Records contained in a dataset →
- Opening Delimiter -

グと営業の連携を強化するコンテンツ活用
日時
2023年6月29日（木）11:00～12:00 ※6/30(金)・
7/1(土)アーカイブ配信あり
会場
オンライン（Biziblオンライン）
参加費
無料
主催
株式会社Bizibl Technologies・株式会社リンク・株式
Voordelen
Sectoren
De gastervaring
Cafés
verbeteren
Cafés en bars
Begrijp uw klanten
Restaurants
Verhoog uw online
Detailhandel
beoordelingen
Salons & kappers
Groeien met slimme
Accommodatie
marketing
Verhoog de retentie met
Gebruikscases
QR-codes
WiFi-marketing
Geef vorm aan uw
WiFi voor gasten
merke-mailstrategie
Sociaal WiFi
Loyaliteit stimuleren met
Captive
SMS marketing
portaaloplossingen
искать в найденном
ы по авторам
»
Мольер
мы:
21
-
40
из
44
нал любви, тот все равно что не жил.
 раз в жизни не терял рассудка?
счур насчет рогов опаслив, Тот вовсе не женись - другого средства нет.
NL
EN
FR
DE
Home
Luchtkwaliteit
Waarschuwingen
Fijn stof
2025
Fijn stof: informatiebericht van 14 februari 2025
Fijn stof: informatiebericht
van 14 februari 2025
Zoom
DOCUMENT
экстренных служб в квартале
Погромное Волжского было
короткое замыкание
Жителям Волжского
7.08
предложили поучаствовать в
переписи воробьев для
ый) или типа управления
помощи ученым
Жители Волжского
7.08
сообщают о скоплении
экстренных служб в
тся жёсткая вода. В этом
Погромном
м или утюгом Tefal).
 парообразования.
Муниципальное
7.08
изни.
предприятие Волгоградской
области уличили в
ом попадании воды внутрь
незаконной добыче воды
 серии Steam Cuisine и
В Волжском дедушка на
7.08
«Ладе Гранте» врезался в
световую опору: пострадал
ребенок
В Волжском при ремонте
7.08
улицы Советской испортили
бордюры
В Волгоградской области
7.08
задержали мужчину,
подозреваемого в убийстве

- Closing Delimiter -

Task to complete → Which of the lines above carry the string "marketing"? Pick them out and copy them.

Answer section →
marketing
WiFi-marketing
SMS marketing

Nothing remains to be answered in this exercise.